| REQUIREMENT 1 |
Print the stretch of the vhost patch email from "It has always" through "TSO is enabled.", word for word.
| REQUIREMENT 2 |
Carry on the vhost patch email from the point where it stops.

| TEXT |
____
[dpdk-dev] [PATCH v2 6/8] examples/vhost: fix mbuf allocation failure

DPDK patches and discussions
 help / color / mirror / Atom feed

From: Yuanhan Liu <yuanhan.liu@linux.intel.com>
To: dev@dpdk.org
Cc: huawei.xie@intel.com, Yuanhan Liu <yuanhan.liu@linux.intel.com>
Subject: [dpdk-dev] [PATCH v2 6/8] examples/vhost: fix mbuf allocation failure
Date: Mon,  2 May 2016 14:23:48 -0700	[thread overview]
Message-ID: <1462224230-19460-7-git-send-email-yuanhan.liu@linux.intel.com> (raw)
In-Reply-To: <1462224230-19460-1-git-send-email-yuanhan.liu@linux.intel.com>

It has always been a mystery (at least to me before) that how many
mbuf is enough while creating an mbuf pool. While current macro
NUM_MBUFS_PER_PORT gives your some insights, it's not that accurate:
it doesn't consider the case we may receive a big packet, say 64K
when TSO is enabled.
____
| EXERCISE DATA |

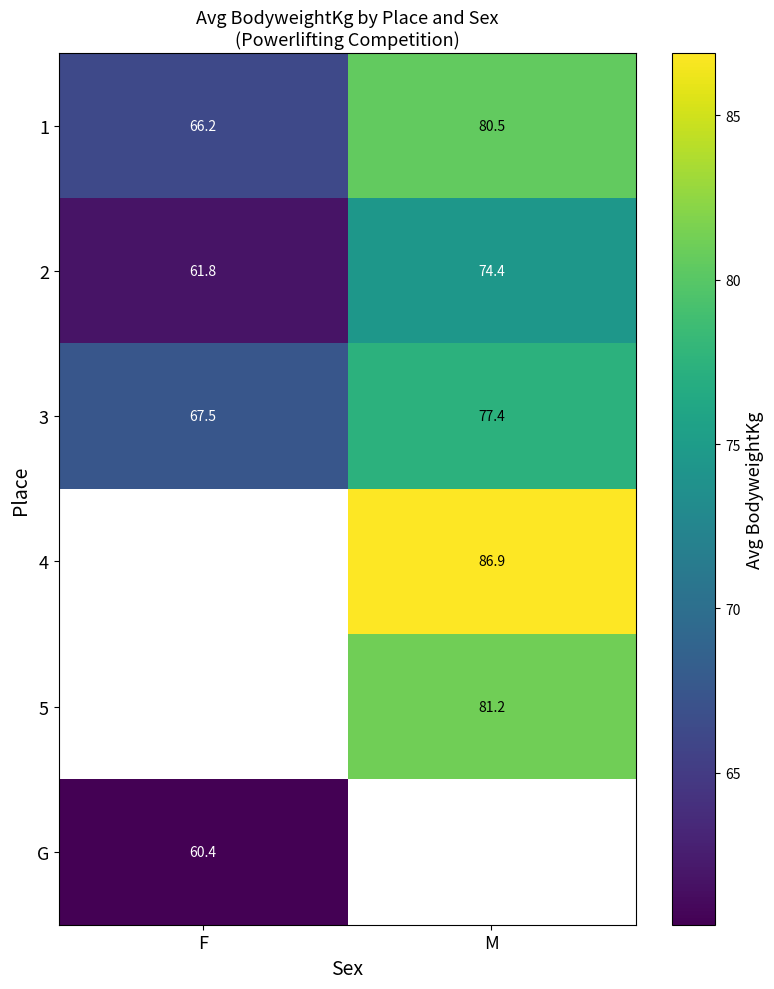

What is the approximate value of 2 at F?

61.8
____
| YOUR RESPONSE 1 |
It has always been a mystery (at least to me before) that how many
mbuf is enough while creating an mbuf pool. While current macro
NUM_MBUFS_PER_PORT gives your some insights, it's not that accurate:
it doesn't consider the case we may receive a big packet, say 64K
when TSO is enabled.

| YOUR RESPONSE 2 |
We actually have tried to fix it once before, with commit 5499c1fc9baa
("examples/vhost: fix mbuf allocation"), but it just workarounded it
by enlarging it a bit so that the case described in the commit log
by passes. So, while trying to fix it ultimately, I'm thinking how
big is big enough, and what are the factors need consider to figure
out a proper value.

Therefore, here you are. I introduced a helper function to create
the mbuf pool, and do the "how many mbufs are needed" calculation
there. Also, I put detailed comments how that comes, to serve as
the guidelines.

Fixes: 9fd72e3cbd29 ("examples/vhost: add virtio offload")
Fixes: 5499c1fc9baa ("examples/vhost: fix mbuf allocation")

Signed-off-by: Yuanhan Liu <yuanhan.liu@linux.intel.com>
---
 examples/vhost/main.c | 79 ++++++++++++++++++++++++++++++++++++++-------------
 1 file changed, 59 insertions(+), 20 deletions(-)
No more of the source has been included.